Wal-Mart is recalling the “Home Trends” wood footstools sold in its stores. Due to improper construction, the stool can break and collapse, posing a fall hazard to consumers. Wal-Mart has received nine reports of the footstools breaking. There have been seven reports of injuries, including a broken toe, neck and shoulder soreness, cuts, bruises, swelling, a slight concussion, and soft tissue injury. The footstool is a natural-colored wood footstool. The standing surface is 11 1/2-inches by 11 1/2-inches with a 4-inch-long oval opening in the center.

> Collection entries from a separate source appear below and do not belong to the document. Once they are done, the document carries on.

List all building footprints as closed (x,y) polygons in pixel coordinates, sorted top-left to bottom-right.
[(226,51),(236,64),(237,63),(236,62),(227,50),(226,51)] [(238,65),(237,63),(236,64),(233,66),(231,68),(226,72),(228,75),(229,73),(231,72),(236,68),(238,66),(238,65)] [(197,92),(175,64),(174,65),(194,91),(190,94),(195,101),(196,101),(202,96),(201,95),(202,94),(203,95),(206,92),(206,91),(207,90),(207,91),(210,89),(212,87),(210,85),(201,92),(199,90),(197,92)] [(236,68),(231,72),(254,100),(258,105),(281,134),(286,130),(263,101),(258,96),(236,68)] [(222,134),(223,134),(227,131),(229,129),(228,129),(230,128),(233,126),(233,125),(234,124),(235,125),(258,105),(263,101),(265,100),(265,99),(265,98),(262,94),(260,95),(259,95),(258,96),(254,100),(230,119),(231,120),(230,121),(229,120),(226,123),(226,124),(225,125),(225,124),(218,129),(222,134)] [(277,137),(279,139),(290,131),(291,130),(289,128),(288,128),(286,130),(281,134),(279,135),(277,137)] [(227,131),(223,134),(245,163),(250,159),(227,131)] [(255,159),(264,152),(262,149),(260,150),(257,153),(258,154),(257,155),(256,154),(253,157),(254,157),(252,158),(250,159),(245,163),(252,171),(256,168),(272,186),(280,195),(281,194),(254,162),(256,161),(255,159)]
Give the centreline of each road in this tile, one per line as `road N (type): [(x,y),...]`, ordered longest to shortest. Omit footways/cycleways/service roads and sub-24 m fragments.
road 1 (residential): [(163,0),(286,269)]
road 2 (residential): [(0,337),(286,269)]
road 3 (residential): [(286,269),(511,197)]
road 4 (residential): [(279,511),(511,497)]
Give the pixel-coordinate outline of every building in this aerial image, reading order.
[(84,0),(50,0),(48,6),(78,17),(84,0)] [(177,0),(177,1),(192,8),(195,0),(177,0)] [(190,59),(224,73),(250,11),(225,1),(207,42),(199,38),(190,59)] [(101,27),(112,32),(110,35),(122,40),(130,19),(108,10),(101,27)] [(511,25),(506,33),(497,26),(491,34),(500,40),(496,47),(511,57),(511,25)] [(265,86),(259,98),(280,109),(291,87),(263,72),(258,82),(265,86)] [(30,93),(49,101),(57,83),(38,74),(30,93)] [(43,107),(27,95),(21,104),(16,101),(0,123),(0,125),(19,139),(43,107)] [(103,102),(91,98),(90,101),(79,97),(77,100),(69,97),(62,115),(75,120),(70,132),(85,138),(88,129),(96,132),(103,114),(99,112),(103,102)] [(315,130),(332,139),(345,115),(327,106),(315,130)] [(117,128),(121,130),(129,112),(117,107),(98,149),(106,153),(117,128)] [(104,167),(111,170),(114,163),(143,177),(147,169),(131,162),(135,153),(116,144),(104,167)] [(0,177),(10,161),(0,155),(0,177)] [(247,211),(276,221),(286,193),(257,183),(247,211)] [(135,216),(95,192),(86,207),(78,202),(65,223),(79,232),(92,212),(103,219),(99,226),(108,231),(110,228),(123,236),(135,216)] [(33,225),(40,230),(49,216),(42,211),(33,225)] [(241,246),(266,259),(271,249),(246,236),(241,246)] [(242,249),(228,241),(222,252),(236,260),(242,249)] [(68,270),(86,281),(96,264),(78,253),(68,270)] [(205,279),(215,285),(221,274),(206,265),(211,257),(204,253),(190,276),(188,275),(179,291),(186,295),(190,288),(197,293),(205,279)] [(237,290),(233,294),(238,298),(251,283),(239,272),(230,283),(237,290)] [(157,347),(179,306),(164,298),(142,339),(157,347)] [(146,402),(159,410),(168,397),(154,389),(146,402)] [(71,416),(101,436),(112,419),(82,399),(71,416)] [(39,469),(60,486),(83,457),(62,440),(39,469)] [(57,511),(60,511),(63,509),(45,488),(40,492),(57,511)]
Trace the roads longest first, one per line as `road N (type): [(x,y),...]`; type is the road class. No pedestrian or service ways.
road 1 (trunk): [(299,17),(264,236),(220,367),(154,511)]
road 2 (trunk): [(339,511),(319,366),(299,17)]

The stool is 11 1/2-inches tall. The recalled footstool can be identified by a white sticker underneath the step that contains the UPC number 87065900001.
The stools were sold at Wal-Mart stores exclusively nationwide from December 2005 through September 2006 for about $10. Consumers should immediately stop using the product and return it to Wal-Mart for a full refund.
Wal-Mart is also recalling Minnie Mouse Cardigan Sets sold in its stores. If the cardigan is buttoned, the ribbon woven around the neckline poses a strangulation hazard for children. The pink cardigan is sold as part of a three-piece set which also includes a light pink turtleneck and denim pants. The cardigan has a pink ribbon woven around the neckline. Minnie Mouse is embroidered on the lower left front of the cardigan. The cardigan was sold in sizes 12M, 18M, 24M, 3T, 4T, and 5T.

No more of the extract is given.